### DESCRIPTION OF THE TASK
Return only that part of the material below which starts with the line containing "push notification setup" and goes on through the line containing "- Ensure proper data format", restated exactly.

### DATA FOR PROCESSING
++++

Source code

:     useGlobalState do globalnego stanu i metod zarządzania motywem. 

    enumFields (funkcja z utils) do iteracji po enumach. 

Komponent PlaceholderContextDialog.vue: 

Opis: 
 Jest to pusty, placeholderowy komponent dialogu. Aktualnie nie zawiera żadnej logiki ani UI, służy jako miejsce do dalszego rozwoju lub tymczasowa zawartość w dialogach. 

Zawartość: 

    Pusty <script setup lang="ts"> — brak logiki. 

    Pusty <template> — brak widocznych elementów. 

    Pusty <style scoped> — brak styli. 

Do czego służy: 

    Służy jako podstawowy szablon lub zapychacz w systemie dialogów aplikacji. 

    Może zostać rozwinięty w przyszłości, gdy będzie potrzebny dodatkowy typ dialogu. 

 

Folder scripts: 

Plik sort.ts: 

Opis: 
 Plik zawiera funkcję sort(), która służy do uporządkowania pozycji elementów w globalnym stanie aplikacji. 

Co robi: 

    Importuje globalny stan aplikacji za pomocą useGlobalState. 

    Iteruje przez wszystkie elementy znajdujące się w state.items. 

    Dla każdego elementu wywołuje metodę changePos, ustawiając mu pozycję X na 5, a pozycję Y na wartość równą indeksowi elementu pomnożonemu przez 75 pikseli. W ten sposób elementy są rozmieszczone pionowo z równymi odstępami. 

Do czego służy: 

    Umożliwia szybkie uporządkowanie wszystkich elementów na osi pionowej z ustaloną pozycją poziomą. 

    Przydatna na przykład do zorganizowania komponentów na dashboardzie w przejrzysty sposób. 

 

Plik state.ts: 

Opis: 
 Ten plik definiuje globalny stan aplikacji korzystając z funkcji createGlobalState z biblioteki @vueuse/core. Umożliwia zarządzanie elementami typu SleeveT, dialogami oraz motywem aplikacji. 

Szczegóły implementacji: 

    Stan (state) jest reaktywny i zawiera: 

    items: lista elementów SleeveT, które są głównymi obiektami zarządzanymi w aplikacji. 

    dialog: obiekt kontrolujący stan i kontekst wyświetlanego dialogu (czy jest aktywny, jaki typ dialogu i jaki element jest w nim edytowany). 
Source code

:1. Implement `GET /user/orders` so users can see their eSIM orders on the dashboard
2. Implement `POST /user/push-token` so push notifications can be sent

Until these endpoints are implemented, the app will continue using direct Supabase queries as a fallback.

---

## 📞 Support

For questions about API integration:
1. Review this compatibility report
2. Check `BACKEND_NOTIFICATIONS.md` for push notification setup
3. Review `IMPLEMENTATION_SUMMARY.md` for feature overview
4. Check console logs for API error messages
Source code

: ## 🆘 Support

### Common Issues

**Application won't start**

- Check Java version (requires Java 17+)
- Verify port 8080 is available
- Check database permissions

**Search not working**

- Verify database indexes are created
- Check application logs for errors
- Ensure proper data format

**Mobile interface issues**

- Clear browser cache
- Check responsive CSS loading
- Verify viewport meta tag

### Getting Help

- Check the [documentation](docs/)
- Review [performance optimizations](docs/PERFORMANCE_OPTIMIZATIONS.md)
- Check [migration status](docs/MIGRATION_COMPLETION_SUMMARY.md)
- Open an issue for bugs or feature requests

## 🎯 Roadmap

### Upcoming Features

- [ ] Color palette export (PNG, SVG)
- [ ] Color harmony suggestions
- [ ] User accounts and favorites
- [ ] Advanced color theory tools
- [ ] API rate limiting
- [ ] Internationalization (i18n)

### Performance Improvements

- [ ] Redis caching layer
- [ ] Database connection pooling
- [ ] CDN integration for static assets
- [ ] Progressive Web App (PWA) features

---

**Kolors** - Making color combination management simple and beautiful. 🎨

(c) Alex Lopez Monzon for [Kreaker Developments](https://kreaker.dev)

++++

### REPLY TO THE TASK
2. Check `BACKEND_NOTIFICATIONS.md` for push notification setup
3. Review `IMPLEMENTATION_SUMMARY.md` for feature overview
4. Check console logs for API error messages
Source code

: ## 🆘 Support

### Common Issues

**Application won't start**

- Check Java version (requires Java 17+)
- Verify port 8080 is available
- Check database permissions

**Search not working**

- Verify database indexes are created
- Check application logs for errors
- Ensure proper data format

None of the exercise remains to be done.